- Supreme Court of the United States

Argued February 22, 2023 Decided May 18, 2023
- Full case name: Twitter, Inc., et al., v. Mehier Taamneh, et al.
- Docket no.: 21-1496
- Citations: 598 U.S. 471 (more)
- Argument: Oral argument
- Opinion announcement: Opinion announcement

Holding
- Respondents' allegations that Twitter aided and abetted ISIS in its terrorist attack on the Reina nightclub fail to state a claim under 18 U.S.C. § 2333(d)(2).

Court membership
- Chief Justice John Roberts Associate Justices Clarence Thomas · Samuel Alito Sonia Sotomayor · Elena Kagan Neil Gorsuch · Brett Kavanaugh Amy Coney Barrett · Ketanji Brown Jackson

Case opinions
- Majority: Thomas, joined by unanimous
- Concurrence: Jackson

Laws applied
- Justice Against Sponsors of Terrorism Act

= Twitter, Inc. v. Taamneh =

Twitter, Inc. v. Taamneh, 598 U.S. 471 (2023), was a case of the Supreme Court of the United States. The case considered whether Internet service providers are liable for "aiding and abetting" a designated foreign terrorist organization in an "act of international terrorism", on account of recommending such content posted by users, under Section 2333 of the Antiterrorism and Effective Death Penalty Act of 1996. Along with Gonzalez v. Google LLC, Taamneh is one of two cases where social media companies are accused of aiding and abetting terrorism in violation of the law. The cases were decided together in a ruling by the United States Court of Appeals for the Ninth Circuit, which ruled that Taamneh's case could proceed. The cases challenge the broad liability immunity for hosting and recommending terrorist content that websites have enjoyed.
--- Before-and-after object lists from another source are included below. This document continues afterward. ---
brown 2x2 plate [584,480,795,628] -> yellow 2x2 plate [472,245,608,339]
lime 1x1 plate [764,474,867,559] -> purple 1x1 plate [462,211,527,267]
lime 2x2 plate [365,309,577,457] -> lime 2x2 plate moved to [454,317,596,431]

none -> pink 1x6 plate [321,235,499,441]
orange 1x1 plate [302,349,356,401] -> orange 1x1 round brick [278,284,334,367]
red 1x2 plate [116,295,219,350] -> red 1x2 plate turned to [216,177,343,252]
The unanimous court ruled in May 2023 that the charges brought against Twitter and other companies were not permissible under the Antiterrorism Act, and did not address the Section 230 question. This decision also supported the Court's per curiam decision in Gonzalez returning that case to the lower court for review in light of the Twitter decision.

==History==
Jordanian citizen Nawras Alassaf died in 2017 during an Islamic State-affiliated attack in Istanbul. Alassaf's family sued Twitter, Google and Facebook arguing that the companies failed to control terrorist content on their sites. They won at the district court level.
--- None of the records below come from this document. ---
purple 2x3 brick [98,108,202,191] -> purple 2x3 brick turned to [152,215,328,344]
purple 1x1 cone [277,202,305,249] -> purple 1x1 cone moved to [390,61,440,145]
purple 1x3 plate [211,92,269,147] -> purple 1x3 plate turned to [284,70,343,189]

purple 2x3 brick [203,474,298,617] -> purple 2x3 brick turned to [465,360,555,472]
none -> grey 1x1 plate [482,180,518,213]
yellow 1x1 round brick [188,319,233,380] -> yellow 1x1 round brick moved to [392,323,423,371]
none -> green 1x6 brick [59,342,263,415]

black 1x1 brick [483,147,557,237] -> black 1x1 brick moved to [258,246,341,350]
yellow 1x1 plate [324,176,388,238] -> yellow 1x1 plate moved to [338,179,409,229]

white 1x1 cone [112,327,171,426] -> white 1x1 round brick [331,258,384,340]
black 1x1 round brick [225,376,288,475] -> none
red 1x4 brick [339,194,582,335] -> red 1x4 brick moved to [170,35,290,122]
Twitter appealed the district court ruling to the Ninth Circuit arguing that the lower court decision improperly expanded the scope of the Anti-Terrorism Act, 18 U.S.C. § 2333.

On appeal, the Ninth Circuit did not consider protections under Section 230 in the case and affirmed the lower court ruling that stated that Twitter, Google, and Facebook could be liable. Twitter subsequently appealed to the Supreme Court.

==Supreme Court==
The Supreme Court granted certiorari for the case in October 2022, alongside the related case Gonzalez v. Google LLC. Free speech organizations like the Center for Democracy and Technology, the American Civil Liberties Union, the Electronic Frontier Foundation, and the Knight First Amendment Institute at Columbia University, as well as technology industry trade groups like the Computer & Communications Industry Association, and the US Chamber of Commerce filed amicus briefs in support of the petitioner. The Anti-Defamation League, Senator Chuck Grassley, former US national security officials, and retired American military generals filed amicus briefs in support of the respondent.

The Court heard oral arguments in Twitter on February 22, 2023. The questions and debate among the Justices and counsels for the parties focused more on the language of the Anti-Terrorism Act, particularly the language of "knowingly providing substantial assistance" to terrorism organisms, and what role Twitter and other services had in regards. Observers to the Court believed that the Justices were not looking for broad changes to the Anti-Terrorism Act or Section 230 that would upend the Internet.

The Court gave its decision on May 18, 2023. The unanimous opinion, authored by Justice Clarence Thomas, found that "the allegations are insufficient to establish that these defendants aided and abetted ISIS in carrying out the relevant attack" under the Anti-Terrorism Act, as there was a "lack of concrete nexus" between the tech companies and terrorist groups like ISIS. The opinion purposely did not consider the impact of Section 230. Separately, in a per curiam decision, the Court ordered the Gonzalez case back to the Ninth Circuit, requesting that court to consider the case in light of the Twitter decision and making no additional rulings in that case.

Justice Ketanji Brown Jackson wrote a concurrence stating that the decision was "narrow in important respects", and suggested there may be other routes for family to seek relief.